[Exercise requirements]
Begin at the line containing "Before joining green" in the data below and go on through the line containing "Image 2: 3.6", repeating each line exactly; include both ends and no other line.

[Records shown]
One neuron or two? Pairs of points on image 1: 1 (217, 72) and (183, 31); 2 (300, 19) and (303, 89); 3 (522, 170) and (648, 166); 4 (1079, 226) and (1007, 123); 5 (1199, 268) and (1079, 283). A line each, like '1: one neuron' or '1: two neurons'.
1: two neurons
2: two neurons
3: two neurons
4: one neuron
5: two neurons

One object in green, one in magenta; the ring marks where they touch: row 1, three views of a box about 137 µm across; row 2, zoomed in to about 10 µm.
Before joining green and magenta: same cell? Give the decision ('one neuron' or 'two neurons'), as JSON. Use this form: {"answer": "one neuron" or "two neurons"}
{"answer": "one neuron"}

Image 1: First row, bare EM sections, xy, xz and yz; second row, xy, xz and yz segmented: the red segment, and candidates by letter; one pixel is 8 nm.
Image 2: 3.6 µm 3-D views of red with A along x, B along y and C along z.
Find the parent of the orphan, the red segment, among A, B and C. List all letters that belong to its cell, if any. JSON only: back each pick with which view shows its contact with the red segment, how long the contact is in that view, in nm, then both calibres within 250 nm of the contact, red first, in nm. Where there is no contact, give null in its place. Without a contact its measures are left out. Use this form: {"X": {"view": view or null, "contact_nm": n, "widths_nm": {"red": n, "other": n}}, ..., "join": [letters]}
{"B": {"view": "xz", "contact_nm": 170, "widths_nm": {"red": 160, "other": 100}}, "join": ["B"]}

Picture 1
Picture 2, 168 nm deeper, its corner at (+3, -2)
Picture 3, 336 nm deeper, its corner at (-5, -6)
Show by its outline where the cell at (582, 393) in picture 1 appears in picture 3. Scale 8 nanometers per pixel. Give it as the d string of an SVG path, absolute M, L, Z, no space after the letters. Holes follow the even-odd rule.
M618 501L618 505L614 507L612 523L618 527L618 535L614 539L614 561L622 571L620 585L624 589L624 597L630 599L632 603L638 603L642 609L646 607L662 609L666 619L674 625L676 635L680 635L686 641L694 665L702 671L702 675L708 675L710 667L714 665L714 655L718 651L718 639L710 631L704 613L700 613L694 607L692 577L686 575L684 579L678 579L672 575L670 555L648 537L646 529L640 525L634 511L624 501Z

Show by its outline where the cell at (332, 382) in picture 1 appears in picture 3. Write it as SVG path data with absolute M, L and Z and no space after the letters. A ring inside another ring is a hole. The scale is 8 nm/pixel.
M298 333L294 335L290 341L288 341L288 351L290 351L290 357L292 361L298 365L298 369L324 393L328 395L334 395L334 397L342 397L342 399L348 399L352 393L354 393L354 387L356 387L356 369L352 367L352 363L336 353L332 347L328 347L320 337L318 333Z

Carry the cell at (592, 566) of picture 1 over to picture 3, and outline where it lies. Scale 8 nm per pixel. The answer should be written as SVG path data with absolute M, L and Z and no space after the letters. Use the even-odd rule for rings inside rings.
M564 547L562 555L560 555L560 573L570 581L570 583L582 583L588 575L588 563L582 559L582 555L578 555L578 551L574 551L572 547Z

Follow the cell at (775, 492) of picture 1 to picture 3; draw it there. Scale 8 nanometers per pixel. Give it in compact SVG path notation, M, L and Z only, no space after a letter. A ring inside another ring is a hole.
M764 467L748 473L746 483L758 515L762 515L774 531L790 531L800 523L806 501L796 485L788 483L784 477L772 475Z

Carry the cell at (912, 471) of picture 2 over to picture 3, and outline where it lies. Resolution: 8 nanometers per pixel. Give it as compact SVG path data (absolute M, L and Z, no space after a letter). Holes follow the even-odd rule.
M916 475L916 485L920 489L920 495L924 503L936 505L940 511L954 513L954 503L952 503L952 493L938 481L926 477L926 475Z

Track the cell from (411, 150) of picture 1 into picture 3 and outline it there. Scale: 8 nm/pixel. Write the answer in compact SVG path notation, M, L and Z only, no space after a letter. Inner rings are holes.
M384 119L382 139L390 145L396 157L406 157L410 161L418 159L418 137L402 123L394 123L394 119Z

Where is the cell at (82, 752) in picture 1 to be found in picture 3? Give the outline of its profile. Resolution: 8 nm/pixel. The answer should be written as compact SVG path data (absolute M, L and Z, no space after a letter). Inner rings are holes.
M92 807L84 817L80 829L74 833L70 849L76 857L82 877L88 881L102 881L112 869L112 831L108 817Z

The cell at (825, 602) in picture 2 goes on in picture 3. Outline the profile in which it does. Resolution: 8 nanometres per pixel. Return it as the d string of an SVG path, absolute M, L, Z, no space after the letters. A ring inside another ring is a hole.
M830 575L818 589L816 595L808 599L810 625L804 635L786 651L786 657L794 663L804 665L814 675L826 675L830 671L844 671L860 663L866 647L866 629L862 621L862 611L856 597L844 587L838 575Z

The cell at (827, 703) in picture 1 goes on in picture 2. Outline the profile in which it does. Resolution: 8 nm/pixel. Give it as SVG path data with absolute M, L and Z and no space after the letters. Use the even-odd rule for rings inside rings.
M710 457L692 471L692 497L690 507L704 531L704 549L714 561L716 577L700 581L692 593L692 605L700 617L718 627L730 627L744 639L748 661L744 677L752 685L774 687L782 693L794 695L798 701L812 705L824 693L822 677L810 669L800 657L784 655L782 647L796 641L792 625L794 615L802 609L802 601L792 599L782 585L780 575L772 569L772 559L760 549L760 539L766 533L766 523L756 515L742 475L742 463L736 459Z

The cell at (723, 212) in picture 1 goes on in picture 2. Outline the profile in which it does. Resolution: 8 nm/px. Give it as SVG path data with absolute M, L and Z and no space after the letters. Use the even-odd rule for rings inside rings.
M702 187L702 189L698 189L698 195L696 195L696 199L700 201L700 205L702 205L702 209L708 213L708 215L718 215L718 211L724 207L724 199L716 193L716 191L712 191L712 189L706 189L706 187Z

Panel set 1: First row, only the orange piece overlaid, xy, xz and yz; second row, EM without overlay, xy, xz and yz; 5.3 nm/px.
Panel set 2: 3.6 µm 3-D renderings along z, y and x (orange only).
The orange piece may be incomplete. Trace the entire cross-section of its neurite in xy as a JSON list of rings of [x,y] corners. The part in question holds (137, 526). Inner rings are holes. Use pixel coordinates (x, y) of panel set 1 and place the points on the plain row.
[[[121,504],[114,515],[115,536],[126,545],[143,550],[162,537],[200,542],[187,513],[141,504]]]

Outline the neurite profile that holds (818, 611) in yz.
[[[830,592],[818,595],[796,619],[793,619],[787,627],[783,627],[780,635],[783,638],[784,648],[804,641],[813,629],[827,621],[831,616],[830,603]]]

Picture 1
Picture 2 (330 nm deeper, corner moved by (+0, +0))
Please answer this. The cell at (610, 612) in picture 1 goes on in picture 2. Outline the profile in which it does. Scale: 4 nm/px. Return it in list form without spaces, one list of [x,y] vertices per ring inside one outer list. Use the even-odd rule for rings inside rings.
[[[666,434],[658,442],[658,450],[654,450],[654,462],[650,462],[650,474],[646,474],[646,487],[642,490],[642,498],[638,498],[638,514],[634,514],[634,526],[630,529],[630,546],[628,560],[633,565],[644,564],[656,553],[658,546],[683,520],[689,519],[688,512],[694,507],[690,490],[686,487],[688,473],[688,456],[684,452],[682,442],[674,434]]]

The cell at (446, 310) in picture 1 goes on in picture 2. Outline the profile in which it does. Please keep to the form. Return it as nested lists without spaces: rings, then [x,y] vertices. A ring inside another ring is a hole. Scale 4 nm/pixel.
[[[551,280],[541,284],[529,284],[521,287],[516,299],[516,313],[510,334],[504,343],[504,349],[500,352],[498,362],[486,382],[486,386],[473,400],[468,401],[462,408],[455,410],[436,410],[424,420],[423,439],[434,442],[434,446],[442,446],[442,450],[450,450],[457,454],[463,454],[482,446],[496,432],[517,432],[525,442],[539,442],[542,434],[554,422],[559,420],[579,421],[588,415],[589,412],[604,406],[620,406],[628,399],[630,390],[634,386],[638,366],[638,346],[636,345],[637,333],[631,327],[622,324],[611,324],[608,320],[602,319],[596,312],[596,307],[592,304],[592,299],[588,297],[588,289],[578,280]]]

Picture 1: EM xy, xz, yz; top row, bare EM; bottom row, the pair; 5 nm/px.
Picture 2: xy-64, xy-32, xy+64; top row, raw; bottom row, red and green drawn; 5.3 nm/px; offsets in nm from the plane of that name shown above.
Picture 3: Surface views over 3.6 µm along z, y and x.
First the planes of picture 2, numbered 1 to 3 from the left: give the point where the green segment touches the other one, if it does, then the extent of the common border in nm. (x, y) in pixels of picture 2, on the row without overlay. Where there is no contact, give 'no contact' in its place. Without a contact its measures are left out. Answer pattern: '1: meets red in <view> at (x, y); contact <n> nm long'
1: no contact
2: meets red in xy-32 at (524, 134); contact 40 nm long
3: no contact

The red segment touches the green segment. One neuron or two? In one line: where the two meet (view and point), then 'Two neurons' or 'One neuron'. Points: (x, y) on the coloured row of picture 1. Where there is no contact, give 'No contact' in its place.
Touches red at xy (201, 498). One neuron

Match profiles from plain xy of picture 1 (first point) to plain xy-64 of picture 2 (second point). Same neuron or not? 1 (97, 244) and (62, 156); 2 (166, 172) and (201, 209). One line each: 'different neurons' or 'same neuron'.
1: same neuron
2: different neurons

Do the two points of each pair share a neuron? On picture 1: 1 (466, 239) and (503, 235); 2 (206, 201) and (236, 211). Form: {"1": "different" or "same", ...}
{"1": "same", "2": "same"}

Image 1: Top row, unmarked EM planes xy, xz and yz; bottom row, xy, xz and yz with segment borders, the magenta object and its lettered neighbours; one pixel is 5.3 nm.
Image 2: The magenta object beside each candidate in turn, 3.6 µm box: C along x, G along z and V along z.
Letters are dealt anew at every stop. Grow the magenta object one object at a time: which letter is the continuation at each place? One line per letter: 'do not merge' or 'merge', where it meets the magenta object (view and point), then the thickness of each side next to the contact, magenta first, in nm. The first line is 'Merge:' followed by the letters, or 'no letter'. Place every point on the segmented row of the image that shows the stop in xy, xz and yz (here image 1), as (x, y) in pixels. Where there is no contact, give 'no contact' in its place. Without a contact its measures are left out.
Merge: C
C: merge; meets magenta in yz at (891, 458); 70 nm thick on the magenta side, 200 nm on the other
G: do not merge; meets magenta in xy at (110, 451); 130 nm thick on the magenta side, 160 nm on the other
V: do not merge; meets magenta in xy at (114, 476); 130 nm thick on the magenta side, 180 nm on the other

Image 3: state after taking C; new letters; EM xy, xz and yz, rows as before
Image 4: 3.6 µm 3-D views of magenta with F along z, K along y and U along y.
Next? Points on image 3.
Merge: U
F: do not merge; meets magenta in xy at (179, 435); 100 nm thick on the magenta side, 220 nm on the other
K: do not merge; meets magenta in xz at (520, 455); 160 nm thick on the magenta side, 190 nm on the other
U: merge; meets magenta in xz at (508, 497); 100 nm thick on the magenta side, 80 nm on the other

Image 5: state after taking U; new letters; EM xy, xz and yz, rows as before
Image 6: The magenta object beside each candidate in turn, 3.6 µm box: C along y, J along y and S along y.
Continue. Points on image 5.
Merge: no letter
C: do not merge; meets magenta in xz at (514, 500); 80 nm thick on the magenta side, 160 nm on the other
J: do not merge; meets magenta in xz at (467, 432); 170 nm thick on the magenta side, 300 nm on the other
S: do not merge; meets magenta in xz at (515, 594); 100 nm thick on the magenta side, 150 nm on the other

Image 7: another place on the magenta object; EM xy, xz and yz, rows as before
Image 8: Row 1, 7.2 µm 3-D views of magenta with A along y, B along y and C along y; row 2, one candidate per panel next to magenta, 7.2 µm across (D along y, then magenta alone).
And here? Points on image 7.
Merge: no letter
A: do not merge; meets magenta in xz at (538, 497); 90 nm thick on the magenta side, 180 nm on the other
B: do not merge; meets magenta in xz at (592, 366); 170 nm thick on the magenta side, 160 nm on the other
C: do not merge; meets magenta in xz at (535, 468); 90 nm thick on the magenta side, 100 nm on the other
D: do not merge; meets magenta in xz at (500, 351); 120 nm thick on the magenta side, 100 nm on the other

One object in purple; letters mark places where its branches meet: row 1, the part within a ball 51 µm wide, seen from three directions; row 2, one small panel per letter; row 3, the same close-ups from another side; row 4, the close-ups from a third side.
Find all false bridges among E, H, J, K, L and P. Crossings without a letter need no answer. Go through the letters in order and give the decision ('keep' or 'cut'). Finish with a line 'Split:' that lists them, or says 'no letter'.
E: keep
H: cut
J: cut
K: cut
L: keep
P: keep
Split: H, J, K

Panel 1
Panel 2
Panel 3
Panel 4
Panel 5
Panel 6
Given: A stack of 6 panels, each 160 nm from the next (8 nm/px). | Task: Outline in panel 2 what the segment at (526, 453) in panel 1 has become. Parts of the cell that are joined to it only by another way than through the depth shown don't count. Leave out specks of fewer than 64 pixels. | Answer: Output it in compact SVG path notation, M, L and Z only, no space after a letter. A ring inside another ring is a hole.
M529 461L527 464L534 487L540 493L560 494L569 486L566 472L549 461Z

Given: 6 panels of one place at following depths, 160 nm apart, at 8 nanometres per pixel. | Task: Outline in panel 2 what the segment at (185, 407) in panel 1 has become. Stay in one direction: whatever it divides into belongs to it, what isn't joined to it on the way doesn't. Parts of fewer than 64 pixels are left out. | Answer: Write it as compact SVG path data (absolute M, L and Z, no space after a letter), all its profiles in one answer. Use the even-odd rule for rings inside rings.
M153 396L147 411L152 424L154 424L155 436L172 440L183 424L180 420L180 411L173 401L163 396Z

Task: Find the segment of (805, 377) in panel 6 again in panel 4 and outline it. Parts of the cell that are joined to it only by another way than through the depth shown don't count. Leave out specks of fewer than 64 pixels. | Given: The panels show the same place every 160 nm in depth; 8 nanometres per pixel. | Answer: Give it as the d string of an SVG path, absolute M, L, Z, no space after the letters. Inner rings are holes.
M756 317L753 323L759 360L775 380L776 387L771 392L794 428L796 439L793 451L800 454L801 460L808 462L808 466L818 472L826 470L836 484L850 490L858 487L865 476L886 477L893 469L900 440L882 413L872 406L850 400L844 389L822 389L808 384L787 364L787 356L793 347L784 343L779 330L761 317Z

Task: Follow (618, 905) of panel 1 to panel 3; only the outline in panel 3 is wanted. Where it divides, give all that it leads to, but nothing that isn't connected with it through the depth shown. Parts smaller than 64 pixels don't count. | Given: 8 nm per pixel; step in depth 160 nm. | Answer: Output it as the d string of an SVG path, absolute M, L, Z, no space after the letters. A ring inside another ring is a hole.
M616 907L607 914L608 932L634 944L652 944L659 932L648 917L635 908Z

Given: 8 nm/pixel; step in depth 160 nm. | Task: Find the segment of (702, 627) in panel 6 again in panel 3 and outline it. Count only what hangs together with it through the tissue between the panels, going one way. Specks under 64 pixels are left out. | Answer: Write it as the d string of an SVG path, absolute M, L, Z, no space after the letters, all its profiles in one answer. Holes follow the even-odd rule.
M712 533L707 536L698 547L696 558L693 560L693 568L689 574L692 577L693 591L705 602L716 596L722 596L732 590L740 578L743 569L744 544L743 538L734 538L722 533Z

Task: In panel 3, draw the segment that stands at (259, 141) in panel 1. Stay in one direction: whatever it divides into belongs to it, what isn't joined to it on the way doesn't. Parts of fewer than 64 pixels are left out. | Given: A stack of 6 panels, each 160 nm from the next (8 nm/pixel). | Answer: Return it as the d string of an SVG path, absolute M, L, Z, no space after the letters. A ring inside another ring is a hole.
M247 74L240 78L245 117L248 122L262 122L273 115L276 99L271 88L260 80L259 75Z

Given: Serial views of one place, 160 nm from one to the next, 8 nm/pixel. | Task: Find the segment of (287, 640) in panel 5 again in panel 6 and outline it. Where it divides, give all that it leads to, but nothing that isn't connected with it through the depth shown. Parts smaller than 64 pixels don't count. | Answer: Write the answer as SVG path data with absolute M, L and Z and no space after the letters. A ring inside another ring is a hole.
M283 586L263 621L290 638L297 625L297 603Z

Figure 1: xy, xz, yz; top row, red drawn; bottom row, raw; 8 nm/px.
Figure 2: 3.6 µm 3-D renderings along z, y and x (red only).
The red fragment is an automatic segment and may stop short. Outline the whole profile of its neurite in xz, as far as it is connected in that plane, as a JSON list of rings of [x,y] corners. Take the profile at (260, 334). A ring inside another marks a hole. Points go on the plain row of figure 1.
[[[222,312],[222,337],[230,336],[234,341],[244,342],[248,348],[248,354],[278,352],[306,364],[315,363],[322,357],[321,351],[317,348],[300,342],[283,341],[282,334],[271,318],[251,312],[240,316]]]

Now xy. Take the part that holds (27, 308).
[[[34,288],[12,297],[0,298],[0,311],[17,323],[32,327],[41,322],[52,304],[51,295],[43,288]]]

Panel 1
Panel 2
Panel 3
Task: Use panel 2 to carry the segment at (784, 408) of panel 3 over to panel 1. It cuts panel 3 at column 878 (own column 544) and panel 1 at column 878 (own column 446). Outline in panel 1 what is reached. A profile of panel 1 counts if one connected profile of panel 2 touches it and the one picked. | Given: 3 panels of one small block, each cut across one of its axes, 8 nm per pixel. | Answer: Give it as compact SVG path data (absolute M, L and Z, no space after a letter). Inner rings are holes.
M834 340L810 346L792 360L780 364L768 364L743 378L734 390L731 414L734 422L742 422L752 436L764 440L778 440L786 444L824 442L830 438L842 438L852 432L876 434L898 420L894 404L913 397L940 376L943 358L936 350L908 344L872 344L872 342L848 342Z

[Reply to the task]
Before joining green and magenta: same cell? Give the decision ('one neuron' or 'two neurons'), as JSON. Use this form: {"answer": "one neuron" or "two neurons"}
{"answer": "one neuron"}

Image 1: First row, bare EM sections, xy, xz and yz; second row, xy, xz and yz segmented: the red segment, and candidates by letter; one pixel is 8 nm.
Image 2: 3.6 µm 3-D views of red with A along x, B along y and C along z.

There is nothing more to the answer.